Count, please, the lines in the listing below that contain "argument의", and reply with the count only.

- Records shown -
....

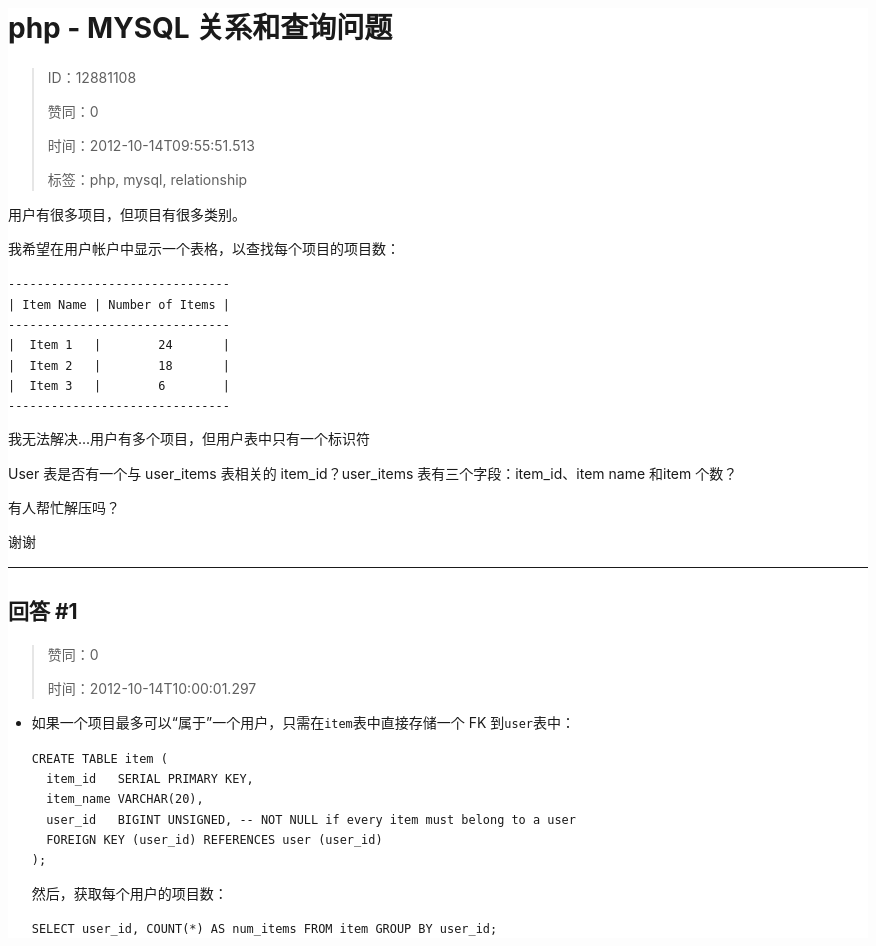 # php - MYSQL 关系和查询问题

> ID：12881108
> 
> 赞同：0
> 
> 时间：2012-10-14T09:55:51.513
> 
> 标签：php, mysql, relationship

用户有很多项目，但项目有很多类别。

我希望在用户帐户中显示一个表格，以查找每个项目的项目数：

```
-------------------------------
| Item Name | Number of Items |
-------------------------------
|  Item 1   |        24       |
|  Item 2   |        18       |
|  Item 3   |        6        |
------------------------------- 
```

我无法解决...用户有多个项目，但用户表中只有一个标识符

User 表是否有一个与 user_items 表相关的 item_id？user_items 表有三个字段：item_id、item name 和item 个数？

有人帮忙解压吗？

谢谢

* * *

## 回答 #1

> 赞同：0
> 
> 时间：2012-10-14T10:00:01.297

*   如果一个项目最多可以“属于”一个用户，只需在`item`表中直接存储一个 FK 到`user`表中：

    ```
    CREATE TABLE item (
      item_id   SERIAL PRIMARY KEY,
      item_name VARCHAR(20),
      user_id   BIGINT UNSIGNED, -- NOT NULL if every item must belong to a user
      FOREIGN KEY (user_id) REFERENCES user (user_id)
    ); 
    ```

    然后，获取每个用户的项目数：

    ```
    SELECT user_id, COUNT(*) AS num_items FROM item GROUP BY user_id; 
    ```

....

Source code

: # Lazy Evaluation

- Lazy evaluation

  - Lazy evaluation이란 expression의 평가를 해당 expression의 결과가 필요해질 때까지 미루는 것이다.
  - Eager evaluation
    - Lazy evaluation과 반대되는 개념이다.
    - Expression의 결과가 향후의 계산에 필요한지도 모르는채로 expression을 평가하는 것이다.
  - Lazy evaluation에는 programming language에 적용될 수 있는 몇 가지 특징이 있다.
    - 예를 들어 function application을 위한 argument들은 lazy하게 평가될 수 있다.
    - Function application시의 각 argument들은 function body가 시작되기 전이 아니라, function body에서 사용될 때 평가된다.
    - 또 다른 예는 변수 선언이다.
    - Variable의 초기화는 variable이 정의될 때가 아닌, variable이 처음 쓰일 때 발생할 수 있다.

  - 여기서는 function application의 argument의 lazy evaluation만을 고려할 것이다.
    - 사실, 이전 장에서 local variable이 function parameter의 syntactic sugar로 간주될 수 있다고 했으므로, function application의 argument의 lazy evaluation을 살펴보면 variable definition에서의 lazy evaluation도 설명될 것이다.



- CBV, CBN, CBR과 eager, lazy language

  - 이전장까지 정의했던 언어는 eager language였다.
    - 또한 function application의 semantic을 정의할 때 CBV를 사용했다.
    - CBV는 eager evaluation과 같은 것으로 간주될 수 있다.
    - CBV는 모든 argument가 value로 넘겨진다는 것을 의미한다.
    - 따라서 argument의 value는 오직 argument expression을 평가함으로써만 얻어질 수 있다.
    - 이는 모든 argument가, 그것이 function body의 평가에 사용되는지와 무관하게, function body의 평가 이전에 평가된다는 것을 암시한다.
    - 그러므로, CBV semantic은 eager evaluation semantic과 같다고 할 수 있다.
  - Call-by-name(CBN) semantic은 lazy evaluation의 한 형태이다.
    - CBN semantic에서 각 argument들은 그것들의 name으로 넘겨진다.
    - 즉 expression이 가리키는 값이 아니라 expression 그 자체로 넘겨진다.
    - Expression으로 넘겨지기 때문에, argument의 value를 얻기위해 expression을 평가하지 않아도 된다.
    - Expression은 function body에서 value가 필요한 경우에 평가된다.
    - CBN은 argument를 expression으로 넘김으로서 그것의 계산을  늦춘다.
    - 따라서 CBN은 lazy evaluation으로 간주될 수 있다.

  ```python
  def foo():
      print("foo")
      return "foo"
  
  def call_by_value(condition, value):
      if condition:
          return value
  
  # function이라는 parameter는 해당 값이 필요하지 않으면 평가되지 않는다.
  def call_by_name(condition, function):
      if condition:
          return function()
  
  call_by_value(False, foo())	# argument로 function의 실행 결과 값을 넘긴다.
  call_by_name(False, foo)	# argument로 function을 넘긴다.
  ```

....

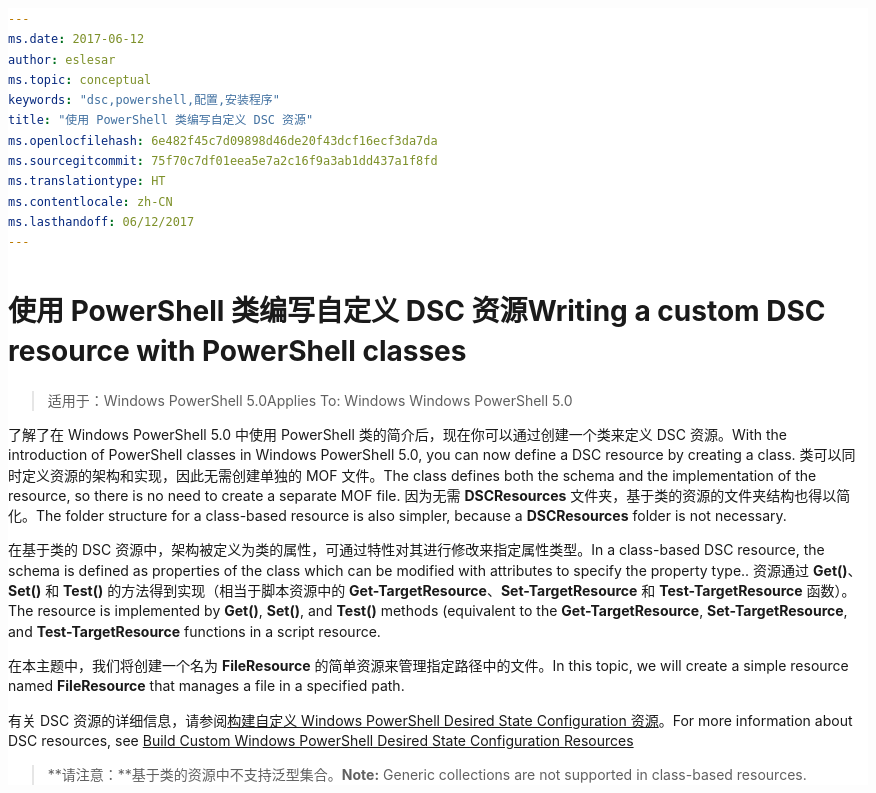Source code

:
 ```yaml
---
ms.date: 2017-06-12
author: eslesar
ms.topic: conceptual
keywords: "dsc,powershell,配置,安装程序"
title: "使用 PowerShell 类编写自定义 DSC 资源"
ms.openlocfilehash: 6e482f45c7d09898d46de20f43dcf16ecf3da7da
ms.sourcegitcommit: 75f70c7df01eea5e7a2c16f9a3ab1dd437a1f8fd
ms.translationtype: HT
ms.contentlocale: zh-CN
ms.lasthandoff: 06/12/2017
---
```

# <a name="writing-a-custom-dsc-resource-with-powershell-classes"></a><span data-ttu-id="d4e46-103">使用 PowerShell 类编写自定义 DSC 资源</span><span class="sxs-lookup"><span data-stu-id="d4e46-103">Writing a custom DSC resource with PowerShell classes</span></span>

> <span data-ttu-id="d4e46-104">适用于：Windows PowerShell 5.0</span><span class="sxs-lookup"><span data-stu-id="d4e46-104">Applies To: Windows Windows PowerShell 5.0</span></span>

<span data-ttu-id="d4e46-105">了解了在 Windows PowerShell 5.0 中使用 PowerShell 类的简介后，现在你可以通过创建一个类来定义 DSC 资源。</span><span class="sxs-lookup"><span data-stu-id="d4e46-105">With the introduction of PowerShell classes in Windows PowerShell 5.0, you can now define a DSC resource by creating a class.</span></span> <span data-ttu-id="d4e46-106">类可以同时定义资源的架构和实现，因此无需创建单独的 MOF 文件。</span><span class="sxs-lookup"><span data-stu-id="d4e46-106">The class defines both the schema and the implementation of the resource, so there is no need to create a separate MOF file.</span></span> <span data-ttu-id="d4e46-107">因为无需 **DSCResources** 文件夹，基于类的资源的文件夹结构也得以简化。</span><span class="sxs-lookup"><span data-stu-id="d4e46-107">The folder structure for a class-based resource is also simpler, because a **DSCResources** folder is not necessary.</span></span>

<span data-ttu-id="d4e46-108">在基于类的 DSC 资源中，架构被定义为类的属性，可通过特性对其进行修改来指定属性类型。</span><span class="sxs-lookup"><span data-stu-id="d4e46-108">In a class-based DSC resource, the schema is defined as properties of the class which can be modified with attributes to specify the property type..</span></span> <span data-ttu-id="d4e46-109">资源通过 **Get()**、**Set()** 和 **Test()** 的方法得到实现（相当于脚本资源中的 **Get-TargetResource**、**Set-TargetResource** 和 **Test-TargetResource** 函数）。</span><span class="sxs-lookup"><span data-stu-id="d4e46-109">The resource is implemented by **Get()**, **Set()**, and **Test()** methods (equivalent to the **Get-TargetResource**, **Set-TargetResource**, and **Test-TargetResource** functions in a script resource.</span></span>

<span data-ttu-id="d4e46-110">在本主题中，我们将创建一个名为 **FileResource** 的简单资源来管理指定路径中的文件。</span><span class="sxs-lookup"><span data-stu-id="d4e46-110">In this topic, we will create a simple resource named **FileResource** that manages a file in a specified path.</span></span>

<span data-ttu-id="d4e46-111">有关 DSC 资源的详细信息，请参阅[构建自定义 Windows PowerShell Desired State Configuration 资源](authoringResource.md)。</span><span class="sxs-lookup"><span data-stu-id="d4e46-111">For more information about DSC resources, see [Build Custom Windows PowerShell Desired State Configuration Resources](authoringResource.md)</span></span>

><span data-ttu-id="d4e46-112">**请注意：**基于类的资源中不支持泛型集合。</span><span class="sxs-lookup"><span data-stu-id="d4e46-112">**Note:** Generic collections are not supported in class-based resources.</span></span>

....

- Result for this exercise -
4